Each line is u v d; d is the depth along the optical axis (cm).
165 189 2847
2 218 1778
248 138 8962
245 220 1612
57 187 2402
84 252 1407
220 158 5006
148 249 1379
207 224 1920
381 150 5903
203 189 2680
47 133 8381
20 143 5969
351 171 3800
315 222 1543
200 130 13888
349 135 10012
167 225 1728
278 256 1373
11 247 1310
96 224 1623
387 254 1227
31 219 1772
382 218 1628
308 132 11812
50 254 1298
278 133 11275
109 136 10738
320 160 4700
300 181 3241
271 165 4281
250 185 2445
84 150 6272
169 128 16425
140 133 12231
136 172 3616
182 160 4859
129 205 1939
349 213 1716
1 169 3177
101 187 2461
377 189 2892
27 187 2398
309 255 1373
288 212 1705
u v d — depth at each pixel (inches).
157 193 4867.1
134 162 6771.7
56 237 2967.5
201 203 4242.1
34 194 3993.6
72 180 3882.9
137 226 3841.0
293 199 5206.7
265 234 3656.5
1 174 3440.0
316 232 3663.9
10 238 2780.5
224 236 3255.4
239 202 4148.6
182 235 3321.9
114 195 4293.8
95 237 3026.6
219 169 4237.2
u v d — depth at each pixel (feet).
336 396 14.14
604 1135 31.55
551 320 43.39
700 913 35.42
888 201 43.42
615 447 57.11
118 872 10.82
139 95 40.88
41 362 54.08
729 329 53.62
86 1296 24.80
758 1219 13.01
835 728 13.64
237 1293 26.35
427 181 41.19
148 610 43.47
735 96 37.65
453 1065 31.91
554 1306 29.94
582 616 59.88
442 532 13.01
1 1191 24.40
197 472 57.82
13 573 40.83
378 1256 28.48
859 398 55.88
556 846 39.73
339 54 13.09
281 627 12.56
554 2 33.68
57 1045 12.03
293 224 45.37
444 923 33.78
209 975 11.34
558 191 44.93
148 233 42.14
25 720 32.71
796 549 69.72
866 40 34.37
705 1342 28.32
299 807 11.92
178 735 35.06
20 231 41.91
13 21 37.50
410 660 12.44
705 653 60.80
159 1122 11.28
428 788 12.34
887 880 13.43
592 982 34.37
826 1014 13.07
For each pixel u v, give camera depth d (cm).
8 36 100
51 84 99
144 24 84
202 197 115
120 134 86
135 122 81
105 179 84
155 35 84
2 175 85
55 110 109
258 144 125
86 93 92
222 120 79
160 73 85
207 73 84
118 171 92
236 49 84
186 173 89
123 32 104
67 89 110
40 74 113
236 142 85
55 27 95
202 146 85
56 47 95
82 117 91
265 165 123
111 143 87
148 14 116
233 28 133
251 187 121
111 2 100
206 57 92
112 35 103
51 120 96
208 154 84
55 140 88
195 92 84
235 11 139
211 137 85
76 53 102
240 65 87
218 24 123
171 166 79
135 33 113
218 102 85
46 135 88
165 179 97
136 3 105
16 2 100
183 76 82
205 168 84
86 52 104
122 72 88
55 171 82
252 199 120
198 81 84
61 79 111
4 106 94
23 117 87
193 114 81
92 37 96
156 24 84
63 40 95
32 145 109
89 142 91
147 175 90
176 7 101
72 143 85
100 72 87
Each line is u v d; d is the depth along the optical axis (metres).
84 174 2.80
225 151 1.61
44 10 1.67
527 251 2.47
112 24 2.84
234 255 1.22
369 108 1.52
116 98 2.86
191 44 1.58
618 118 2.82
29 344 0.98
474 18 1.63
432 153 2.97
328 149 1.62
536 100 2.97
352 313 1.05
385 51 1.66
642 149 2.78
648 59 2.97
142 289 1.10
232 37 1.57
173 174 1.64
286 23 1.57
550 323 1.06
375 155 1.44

# # # # #

Task objective — Please give back all of the data exactly as it appears.

Completed task —
Each line is u v d; d is the depth along the optical axis (cm).
165 189 2847
2 218 1778
248 138 8962
245 220 1612
57 187 2402
84 252 1407
220 158 5006
148 249 1379
207 224 1920
381 150 5903
203 189 2680
47 133 8381
20 143 5969
351 171 3800
315 222 1543
200 130 13888
349 135 10012
167 225 1728
278 256 1373
11 247 1310
96 224 1623
387 254 1227
31 219 1772
382 218 1628
308 132 11812
50 254 1298
278 133 11275
109 136 10738
320 160 4700
300 181 3241
271 165 4281
250 185 2445
84 150 6272
169 128 16425
140 133 12231
136 172 3616
182 160 4859
129 205 1939
349 213 1716
1 169 3177
101 187 2461
377 189 2892
27 187 2398
309 255 1373
288 212 1705
u v d — depth at each pixel (inches).
157 193 4867.1
134 162 6771.7
56 237 2967.5
201 203 4242.1
34 194 3993.6
72 180 3882.9
137 226 3841.0
293 199 5206.7
265 234 3656.5
1 174 3440.0
316 232 3663.9
10 238 2780.5
224 236 3255.4
239 202 4148.6
182 235 3321.9
114 195 4293.8
95 237 3026.6
219 169 4237.2
u v d — depth at each pixel (feet).
336 396 14.14
604 1135 31.55
551 320 43.39
700 913 35.42
888 201 43.42
615 447 57.11
118 872 10.82
139 95 40.88
41 362 54.08
729 329 53.62
86 1296 24.80
758 1219 13.01
835 728 13.64
237 1293 26.35
427 181 41.19
148 610 43.47
735 96 37.65
453 1065 31.91
554 1306 29.94
582 616 59.88
442 532 13.01
1 1191 24.40
197 472 57.82
13 573 40.83
378 1256 28.48
859 398 55.88
556 846 39.73
339 54 13.09
281 627 12.56
554 2 33.68
57 1045 12.03
293 224 45.37
444 923 33.78
209 975 11.34
558 191 44.93
148 233 42.14
25 720 32.71
796 549 69.72
866 40 34.37
705 1342 28.32
299 807 11.92
178 735 35.06
20 231 41.91
13 21 37.50
410 660 12.44
705 653 60.80
159 1122 11.28
428 788 12.34
887 880 13.43
592 982 34.37
826 1014 13.07
For each pixel u v, give camera depth d (cm).
8 36 100
51 84 99
144 24 84
202 197 115
120 134 86
135 122 81
105 179 84
155 35 84
2 175 85
55 110 109
258 144 125
86 93 92
222 120 79
160 73 85
207 73 84
118 171 92
236 49 84
186 173 89
123 32 104
67 89 110
40 74 113
236 142 85
55 27 95
202 146 85
56 47 95
82 117 91
265 165 123
111 143 87
148 14 116
233 28 133
251 187 121
111 2 100
206 57 92
112 35 103
51 120 96
208 154 84
55 140 88
195 92 84
235 11 139
211 137 85
76 53 102
240 65 87
218 24 123
171 166 79
135 33 113
218 102 85
46 135 88
165 179 97
136 3 105
16 2 100
183 76 82
205 168 84
86 52 104
122 72 88
55 171 82
252 199 120
198 81 84
61 79 111
4 106 94
23 117 87
193 114 81
92 37 96
156 24 84
63 40 95
32 145 109
89 142 91
147 175 90
176 7 101
72 143 85
100 72 87
Each line is u v d; d is the depth along the optical axis (metres).
84 174 2.80
225 151 1.61
44 10 1.67
527 251 2.47
112 24 2.84
234 255 1.22
369 108 1.52
116 98 2.86
191 44 1.58
618 118 2.82
29 344 0.98
474 18 1.63
432 153 2.97
328 149 1.62
536 100 2.97
352 313 1.05
385 51 1.66
642 149 2.78
648 59 2.97
142 289 1.10
232 37 1.57
173 174 1.64
286 23 1.57
550 323 1.06
375 155 1.44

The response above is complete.